Picture Quality: 9/10
Warner Home Video's new digital remastering of The Right Stuff is presented in a 1.78:1 wide screen transfer that features the anamorphic enhancement for 16:9 displays. For a print marking its 20th anniversary, the transfer looks terrific. In general, Warner has cleaned up the image very well. Detail is very sharp and very well defined, though a few shots exhibit the expected softness that comes with age. Color reproduction is fantastic, with vibrant hues, accurate flesh tones and very little noise and grain. Blacks are nice and solid and shadow detail is above average for the age of the print. Despite the three-plus hour run time, the bit rate doesn't seem to have had a depreciable affect on video quality, and digital compression artifacts were barely noticed. Kudos to Warner for another great transfer.

Sound Quality: 10/10
Presented in an outstanding Dolby Digital 5.1 audio track, Warner Bros. has given The Right Stuff an audio track that's worthy of a film that won Academy Awards for Best Sound and Sound Effects Editing. Despite what you might think, surround channel information is actually utilized quite well on the DVD, particularly during many of the early jet plane sequences. Directionality is very good in all 5 channels and there is excellent balance in the front channels. Though the low frequency (sub-woofer) channel lacks the powerful punch found in most of today's recent releases, it is quite active and more than adequate. A French Dolby Surround track is also included onto the DVD, as well as English, Spanish and French subtitles.

Easter Eggs:
No Easter Eggs found during review.

Extra Features: 9/10
Disc one features the 3 hours and 13 minute digital transfer of the film in Dolby Digital 5.1 and 1.78:1 anamorphic widescreen.

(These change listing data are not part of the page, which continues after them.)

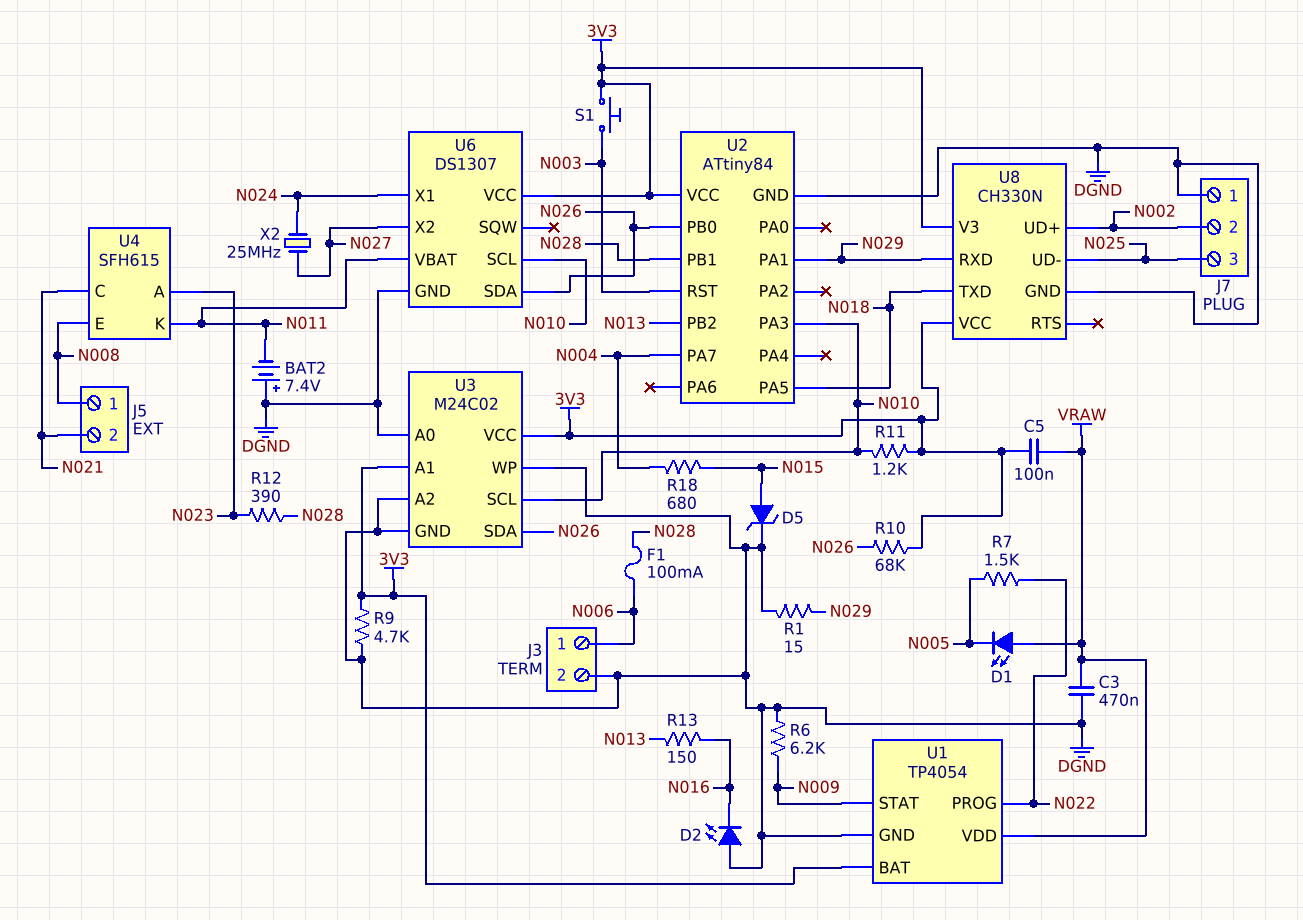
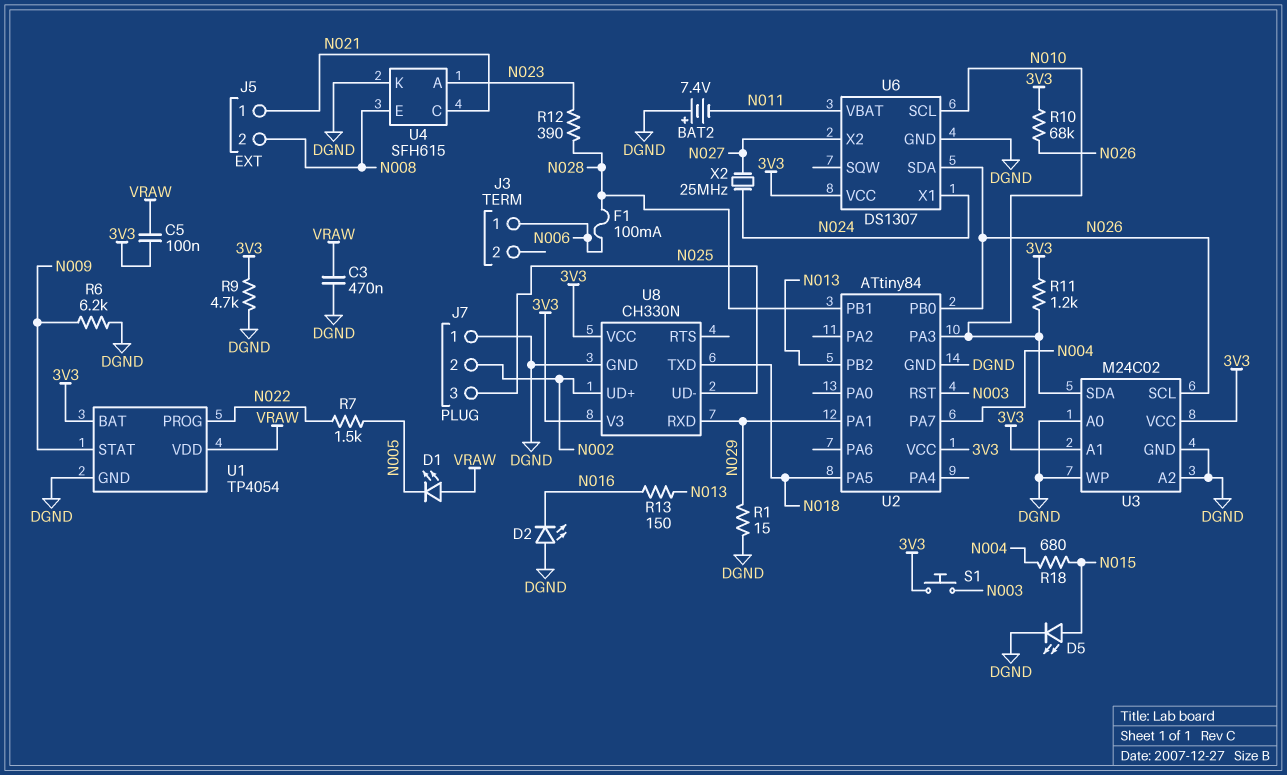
D5: zener (A N015, K DGND) -> LED (A N015, K DGND)
J3 pin 2: DGND -> none
J5 pin 1: N008 -> N021
J5 pin 2: N021 -> N008
U3 pin SCL: N010 -> N026
U3 pin SDA: N026 -> N010
U4 pin K: N011 -> DGND

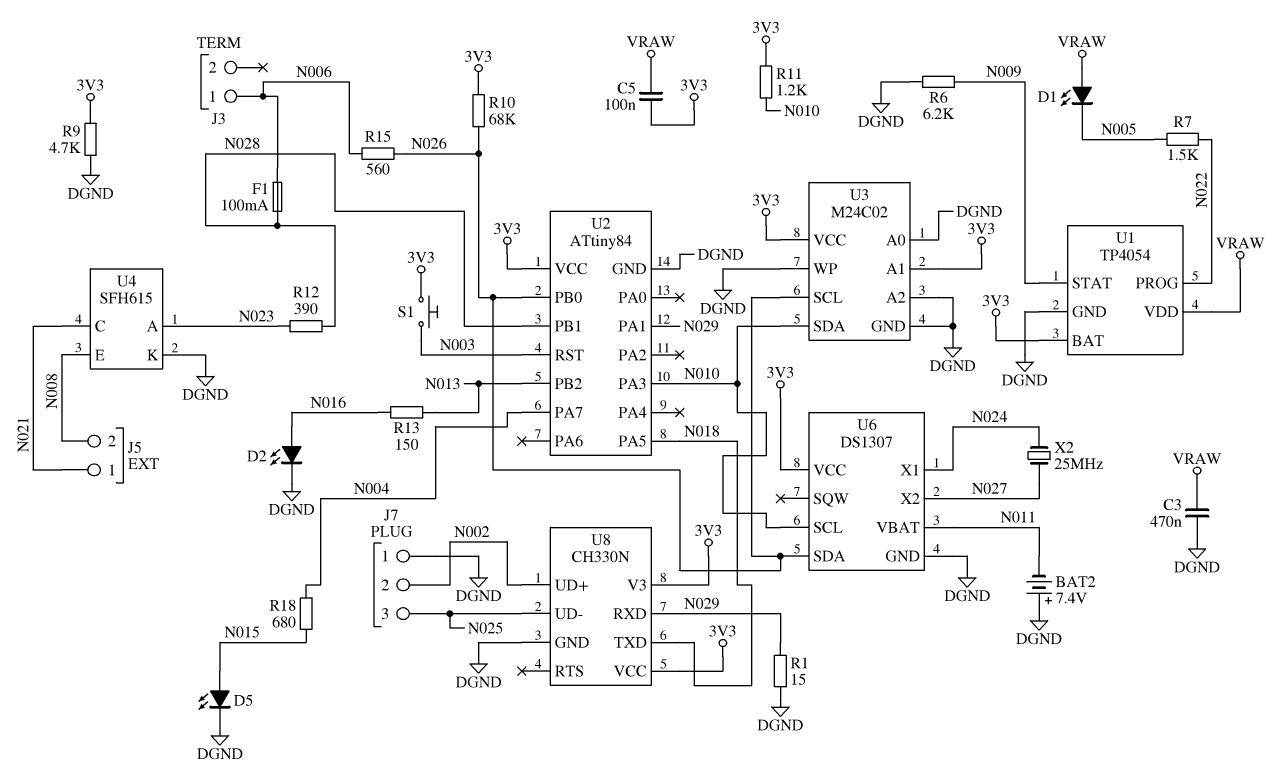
D2: LED (A DGND, K N016) -> LED (A N016, K DGND)
R15: none -> 560 (N006, N026)

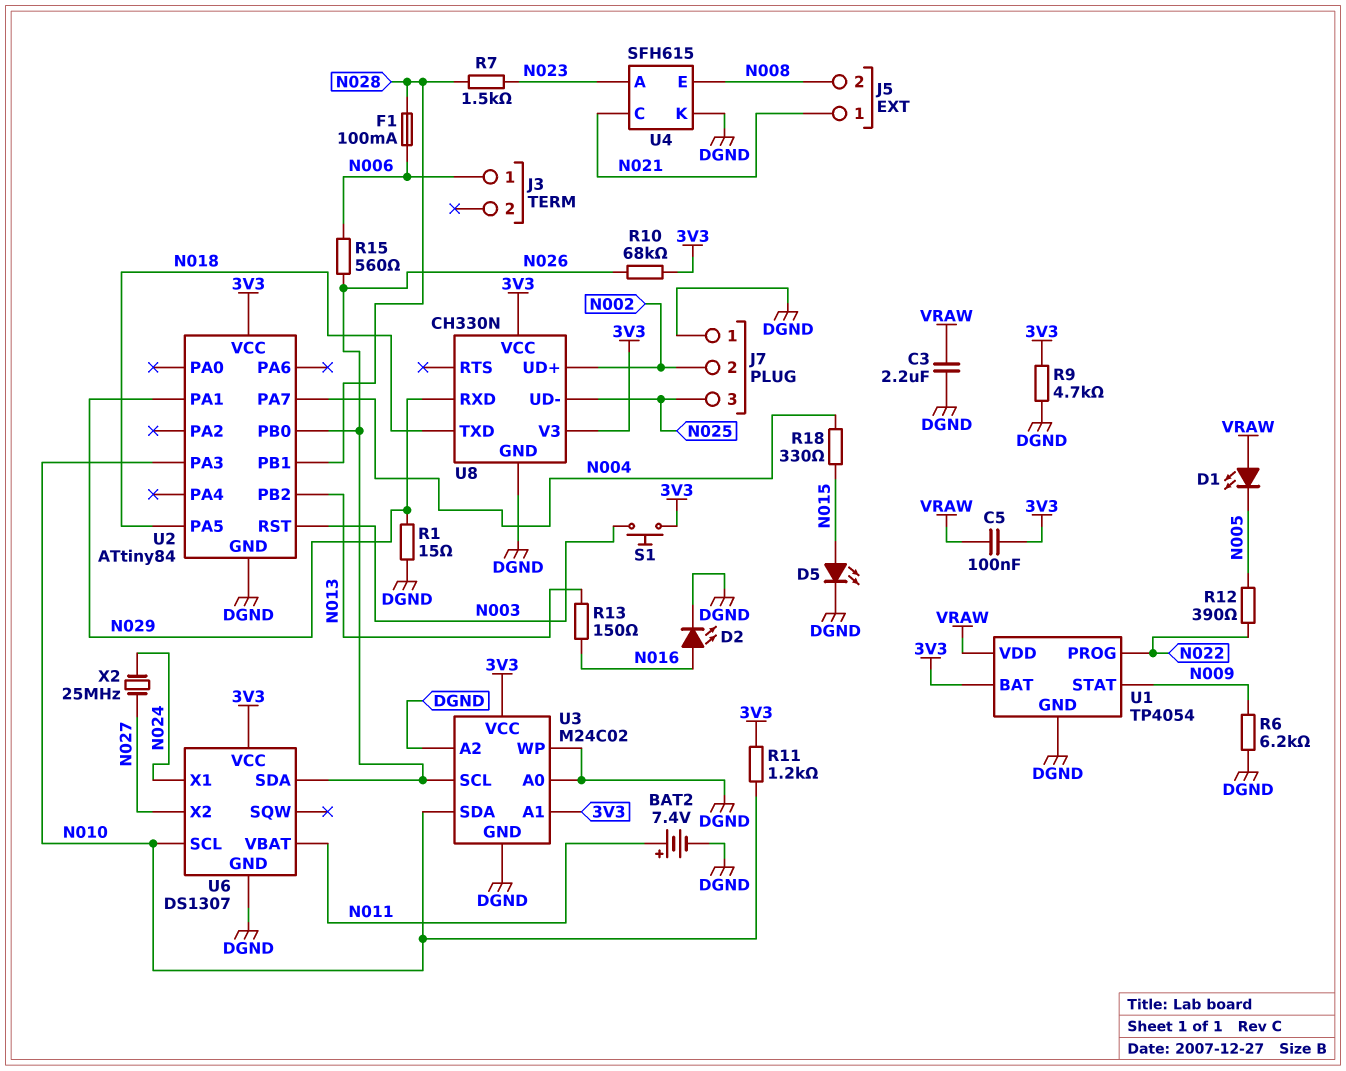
BAT2: 7.4V (plus DGND, minus N011) -> 7.4V (plus N011, minus DGND)
C3: 470nF (DGND, VRAW) -> 2.2uF (DGND, VRAW)
R7: 1.5k (N005, N022) -> 1.5k (N023, N028)
R12: 390 (N023, N028) -> 390 (N005, N022)
R18: 680 (N004, N015) -> 330 (N004, N015)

Disc two includes the meat of the extra features, and they are quite extensive. Included are three new featurettes produced for the DVD. Realizing the Right Stuff and T-20 Years and Counting run twenty and eleven minutes respectively, offering a look at the production of the film through use of new interviews with the cast and crew. The Real Men of The Right Stuff is a fifteen-minute featurette with Chuck Yeager and author Tom Wolfe, and provides a looks at the actual Mercury astronauts.

The most significant program included on disc two is John Glenn: American Hero is an extensive 86 minute PBS biography of the Mercury Astronaut, who was later elected to the United States Senate. Most recently he returned to space at age seventy seven.

The Journey and the Mission: offers scene-specific commentaries with director Philip Kaufman and various cast and crew members. Thirteen deleted scenes, running eleven minutes total, offer an interesting glimpse at the huge scope of this project. A theatrical trailer and an interactive timeline to space (incorporating vintage NASA footage) have also been included.

The Final Word:
Both a pure adrenaline rush and fascinating look at America's pioneer Mercury space program and its heroic pilots, The Right Stuff is an historcal epic that ranks as one of the most entertaining films about America's early space program ever made. Warner’s digital remastering of The Right Stuff for the film's 20th Anniversary looks and sounds fantastic, and the addition of a bounteous supply of supplemental features (headlined by an 86-minute PBS documentary on John Glenn) should have fans of the film drooling. A must have DVD for all space junkies.